§ ENTRIES SHOWN:
↓
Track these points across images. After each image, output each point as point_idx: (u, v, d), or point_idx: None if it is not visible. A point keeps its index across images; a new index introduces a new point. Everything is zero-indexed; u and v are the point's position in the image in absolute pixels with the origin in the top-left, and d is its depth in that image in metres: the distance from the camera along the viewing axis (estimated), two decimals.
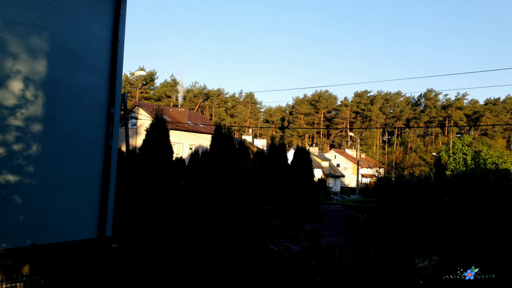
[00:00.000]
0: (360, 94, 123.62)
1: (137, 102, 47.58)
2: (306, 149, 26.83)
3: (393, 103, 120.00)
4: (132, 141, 36.46)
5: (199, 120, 49.37)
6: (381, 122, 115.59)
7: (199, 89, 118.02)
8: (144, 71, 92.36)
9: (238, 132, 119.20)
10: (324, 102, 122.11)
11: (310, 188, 8.57)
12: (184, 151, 42.10)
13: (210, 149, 19.30)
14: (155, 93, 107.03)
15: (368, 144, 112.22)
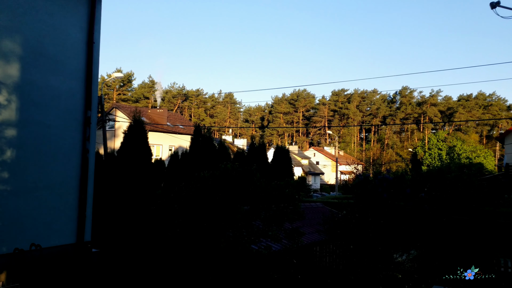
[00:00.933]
0: (338, 92, 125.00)
1: (115, 104, 46.89)
2: (285, 148, 26.95)
3: (369, 101, 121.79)
4: (110, 144, 35.90)
5: (178, 121, 49.00)
6: (358, 120, 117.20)
7: (178, 90, 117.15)
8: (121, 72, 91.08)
9: (218, 132, 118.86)
10: (303, 101, 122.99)
11: (290, 187, 8.64)
12: (164, 152, 41.72)
13: (189, 150, 19.21)
14: (133, 94, 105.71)
15: (346, 142, 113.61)
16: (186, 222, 8.21)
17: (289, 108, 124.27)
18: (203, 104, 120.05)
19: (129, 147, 15.43)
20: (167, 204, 8.59)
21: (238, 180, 8.41)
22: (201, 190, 8.42)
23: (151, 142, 32.32)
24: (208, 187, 8.39)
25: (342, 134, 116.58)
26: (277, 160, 25.41)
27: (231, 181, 8.39)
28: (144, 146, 15.83)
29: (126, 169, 14.89)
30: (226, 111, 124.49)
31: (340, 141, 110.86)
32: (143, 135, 15.92)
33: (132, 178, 14.79)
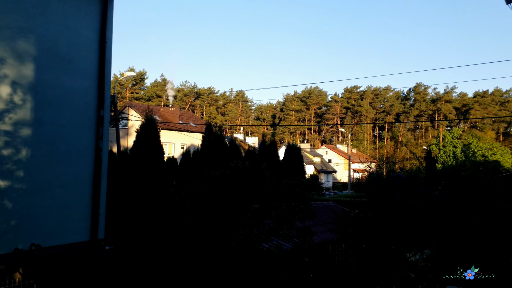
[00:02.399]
0: (350, 89, 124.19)
1: (128, 102, 47.35)
2: (297, 146, 26.94)
3: (382, 98, 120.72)
4: (123, 142, 36.28)
5: (190, 119, 49.28)
6: (371, 117, 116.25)
7: (190, 88, 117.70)
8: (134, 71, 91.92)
9: (229, 131, 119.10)
10: (315, 98, 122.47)
11: (301, 185, 8.65)
12: (176, 150, 42.01)
13: (201, 149, 19.33)
14: (146, 93, 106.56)
15: (359, 139, 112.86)
16: (197, 220, 8.29)
17: (300, 105, 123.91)
18: (214, 102, 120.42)
19: (142, 146, 15.59)
20: (179, 202, 8.67)
21: (248, 179, 8.46)
22: (212, 188, 8.48)
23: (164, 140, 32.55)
24: (219, 186, 8.45)
25: (355, 131, 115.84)
26: (289, 158, 25.40)
27: (241, 180, 8.44)
28: (157, 145, 15.98)
29: (139, 167, 15.04)
30: (238, 109, 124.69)
31: (353, 139, 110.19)
32: (155, 133, 16.07)
33: (144, 176, 14.94)
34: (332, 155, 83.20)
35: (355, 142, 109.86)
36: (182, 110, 63.04)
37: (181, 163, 20.11)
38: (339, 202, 21.23)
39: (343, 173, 79.44)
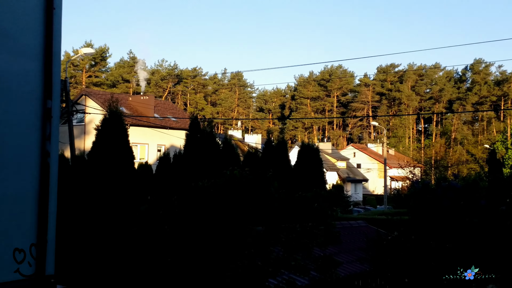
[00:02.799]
0: (385, 69, 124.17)
1: (84, 90, 47.47)
2: (314, 146, 26.89)
3: (429, 79, 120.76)
4: (78, 144, 36.31)
5: (169, 111, 49.33)
6: (415, 106, 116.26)
7: (168, 70, 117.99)
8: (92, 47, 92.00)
9: (222, 126, 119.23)
10: (338, 81, 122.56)
11: (320, 200, 8.64)
12: (151, 154, 42.02)
13: (184, 151, 19.36)
14: (109, 76, 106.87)
15: (398, 136, 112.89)
16: (179, 249, 8.26)
17: (318, 91, 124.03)
18: (202, 88, 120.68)
19: (104, 148, 15.59)
20: (155, 225, 8.65)
21: (248, 191, 8.44)
22: (200, 206, 8.46)
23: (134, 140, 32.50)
24: (208, 202, 8.43)
25: (392, 125, 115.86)
26: (303, 163, 25.38)
27: (239, 193, 8.42)
28: (124, 147, 15.99)
29: (100, 178, 15.04)
30: (233, 97, 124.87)
31: (389, 136, 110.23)
32: (122, 131, 16.08)
33: (108, 190, 14.94)
34: (361, 158, 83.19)
35: (392, 140, 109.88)
36: (158, 100, 63.02)
37: (157, 171, 20.09)
38: (372, 221, 21.22)
39: (377, 182, 79.39)
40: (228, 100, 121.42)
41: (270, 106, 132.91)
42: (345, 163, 72.66)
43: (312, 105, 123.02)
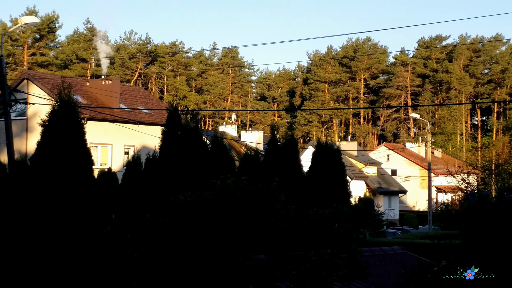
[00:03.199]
0: (428, 42, 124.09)
1: (26, 72, 47.39)
2: (335, 146, 26.87)
3: (488, 56, 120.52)
4: (19, 144, 36.31)
5: (140, 101, 49.34)
6: (469, 92, 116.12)
7: (138, 45, 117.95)
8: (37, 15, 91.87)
9: (211, 120, 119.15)
10: (365, 59, 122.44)
11: (342, 218, 8.63)
12: (116, 157, 42.01)
13: (160, 154, 19.36)
14: (59, 54, 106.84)
15: (447, 133, 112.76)
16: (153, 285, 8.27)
17: (340, 73, 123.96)
18: (183, 69, 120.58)
19: (52, 150, 15.59)
20: (121, 252, 8.66)
21: (246, 208, 8.43)
22: (181, 227, 8.45)
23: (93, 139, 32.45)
24: (193, 222, 8.43)
25: (439, 118, 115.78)
26: (319, 169, 25.39)
27: (234, 211, 8.42)
28: (79, 148, 16.02)
29: (46, 190, 15.04)
30: (226, 82, 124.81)
31: (435, 132, 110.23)
32: (77, 127, 16.12)
33: (58, 206, 14.94)
34: (398, 162, 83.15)
35: (439, 138, 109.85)
36: (126, 85, 62.97)
37: (124, 180, 20.09)
38: (412, 247, 21.21)
39: (419, 194, 79.41)
40: (219, 86, 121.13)
41: (275, 93, 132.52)
42: (376, 169, 72.51)
43: (332, 92, 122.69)
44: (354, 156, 71.24)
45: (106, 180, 21.07)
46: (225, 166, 20.14)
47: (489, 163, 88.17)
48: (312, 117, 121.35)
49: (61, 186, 15.16)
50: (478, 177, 66.49)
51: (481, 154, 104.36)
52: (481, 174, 70.85)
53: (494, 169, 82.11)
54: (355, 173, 65.50)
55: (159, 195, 15.53)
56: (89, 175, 16.27)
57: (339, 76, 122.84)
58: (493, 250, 10.76)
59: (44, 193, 15.04)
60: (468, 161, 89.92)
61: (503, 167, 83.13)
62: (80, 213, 15.13)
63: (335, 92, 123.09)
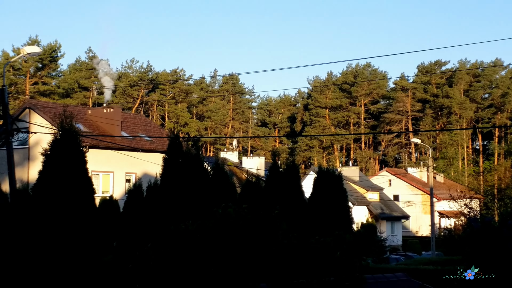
↑
§ REQUIREMENT: Repeat verbatim all the material, but not the pictures.

§ ANSWER BOX:
Track these points across images. After each image, output each point as point_idx: (u, v, d), or point_idx: None if it is not visible. A point keeps its index across images; a new index introduces a new point. Everything is zero-indexed; u and v are the point's position in the image in absolute pixels with the origin in the top-left, and d is its depth in that image in metres: the distance from the camera along the viewing axis (estimated), two decimals.
[00:00.000]
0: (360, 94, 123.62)
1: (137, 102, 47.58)
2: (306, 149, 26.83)
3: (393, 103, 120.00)
4: (132, 141, 36.46)
5: (199, 120, 49.37)
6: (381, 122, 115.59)
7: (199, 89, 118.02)
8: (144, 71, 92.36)
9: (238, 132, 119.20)
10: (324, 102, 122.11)
11: (310, 188, 8.57)
12: (184, 151, 42.10)
13: (210, 149, 19.30)
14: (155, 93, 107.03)
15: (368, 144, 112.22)
[00:00.933]
0: (338, 92, 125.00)
1: (115, 104, 46.89)
2: (285, 148, 26.95)
3: (369, 101, 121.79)
4: (110, 144, 35.90)
5: (178, 121, 49.00)
6: (358, 120, 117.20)
7: (178, 90, 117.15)
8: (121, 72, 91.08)
9: (218, 132, 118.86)
10: (303, 101, 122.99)
11: (290, 187, 8.64)
12: (164, 152, 41.72)
13: (189, 150, 19.21)
14: (133, 94, 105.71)
15: (346, 142, 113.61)
16: (186, 222, 8.21)
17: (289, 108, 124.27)
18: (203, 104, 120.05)
19: (129, 147, 15.43)
20: (167, 204, 8.59)
21: (238, 180, 8.41)
22: (201, 190, 8.42)
23: (151, 142, 32.32)
24: (208, 187, 8.39)
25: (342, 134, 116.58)
26: (277, 160, 25.41)
27: (231, 181, 8.39)
28: (144, 146, 15.83)
29: (126, 169, 14.89)
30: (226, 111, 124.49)
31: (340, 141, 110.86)
32: (143, 135, 15.92)
33: (132, 178, 14.79)
[00:02.399]
0: (350, 89, 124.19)
1: (128, 102, 47.35)
2: (297, 146, 26.94)
3: (382, 98, 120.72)
4: (123, 142, 36.28)
5: (190, 119, 49.28)
6: (371, 117, 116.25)
7: (190, 88, 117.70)
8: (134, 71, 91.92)
9: (229, 131, 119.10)
10: (315, 98, 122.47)
11: (301, 185, 8.65)
12: (176, 150, 42.01)
13: (201, 149, 19.33)
14: (146, 93, 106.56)
15: (359, 139, 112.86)
16: (197, 220, 8.29)
17: (300, 105, 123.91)
18: (214, 102, 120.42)
19: (142, 146, 15.59)
20: (179, 202, 8.67)
21: (248, 179, 8.46)
22: (212, 188, 8.48)
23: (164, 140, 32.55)
24: (219, 186, 8.45)
25: (355, 131, 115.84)
26: (289, 158, 25.40)
27: (241, 180, 8.44)
28: (157, 145, 15.98)
29: (139, 167, 15.04)
30: (238, 109, 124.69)
31: (353, 139, 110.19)
32: (155, 133, 16.07)
33: (144, 176, 14.94)
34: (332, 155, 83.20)
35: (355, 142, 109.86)
36: (182, 110, 63.04)
37: (181, 163, 20.11)
38: (339, 202, 21.23)
39: (343, 173, 79.44)
[00:02.799]
0: (385, 69, 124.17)
1: (84, 90, 47.47)
2: (314, 146, 26.89)
3: (429, 79, 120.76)
4: (78, 144, 36.31)
5: (169, 111, 49.33)
6: (415, 106, 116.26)
7: (168, 70, 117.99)
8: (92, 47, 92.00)
9: (222, 126, 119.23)
10: (338, 81, 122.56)
11: (320, 200, 8.64)
12: (151, 154, 42.02)
13: (184, 151, 19.36)
14: (109, 76, 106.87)
15: (398, 136, 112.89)
16: (179, 249, 8.26)
17: (318, 91, 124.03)
18: (202, 88, 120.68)
19: (104, 148, 15.59)
20: (155, 225, 8.65)
21: (248, 191, 8.44)
22: (200, 206, 8.46)
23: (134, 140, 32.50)
24: (208, 202, 8.43)
25: (392, 125, 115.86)
26: (303, 163, 25.38)
27: (239, 193, 8.42)
28: (124, 147, 15.99)
29: (100, 178, 15.04)
30: (233, 97, 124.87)
31: (389, 136, 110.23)
32: (122, 131, 16.08)
33: (108, 190, 14.94)
34: (361, 158, 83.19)
35: (392, 140, 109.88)
36: (158, 100, 63.02)
37: (157, 171, 20.09)
38: (372, 221, 21.22)
39: (377, 182, 79.39)
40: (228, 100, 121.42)
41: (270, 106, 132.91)
42: (345, 163, 72.66)
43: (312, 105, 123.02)
[00:03.199]
0: (428, 42, 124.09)
1: (26, 72, 47.39)
2: (335, 146, 26.87)
3: (488, 56, 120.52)
4: (19, 144, 36.31)
5: (140, 101, 49.34)
6: (469, 92, 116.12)
7: (138, 45, 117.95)
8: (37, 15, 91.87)
9: (211, 120, 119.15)
10: (365, 59, 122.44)
11: (342, 218, 8.63)
12: (116, 157, 42.01)
13: (160, 154, 19.36)
14: (59, 54, 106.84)
15: (447, 133, 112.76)
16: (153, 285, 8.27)
17: (340, 73, 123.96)
18: (183, 69, 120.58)
19: (52, 150, 15.59)
20: (121, 252, 8.66)
21: (246, 208, 8.43)
22: (181, 227, 8.45)
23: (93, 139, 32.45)
24: (193, 222, 8.43)
25: (439, 118, 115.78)
26: (319, 169, 25.39)
27: (234, 211, 8.42)
28: (79, 148, 16.02)
29: (46, 190, 15.04)
30: (226, 82, 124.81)
31: (435, 132, 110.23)
32: (77, 127, 16.12)
33: (58, 206, 14.94)
34: (398, 162, 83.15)
35: (439, 138, 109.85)
36: (126, 85, 62.97)
37: (124, 180, 20.09)
38: (412, 247, 21.21)
39: (419, 194, 79.41)
40: (219, 86, 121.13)
41: (275, 93, 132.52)
42: (376, 169, 72.51)
43: (332, 92, 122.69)
44: (354, 156, 71.24)
45: (106, 180, 21.07)
46: (225, 166, 20.14)
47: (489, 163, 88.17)
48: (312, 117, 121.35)
49: (61, 186, 15.16)
50: (478, 177, 66.49)
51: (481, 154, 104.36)
52: (481, 174, 70.85)
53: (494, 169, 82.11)
54: (355, 173, 65.50)
55: (159, 195, 15.53)
56: (89, 175, 16.27)
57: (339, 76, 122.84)
58: (493, 250, 10.76)
59: (44, 193, 15.04)
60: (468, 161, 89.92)
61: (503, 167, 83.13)
62: (80, 213, 15.13)
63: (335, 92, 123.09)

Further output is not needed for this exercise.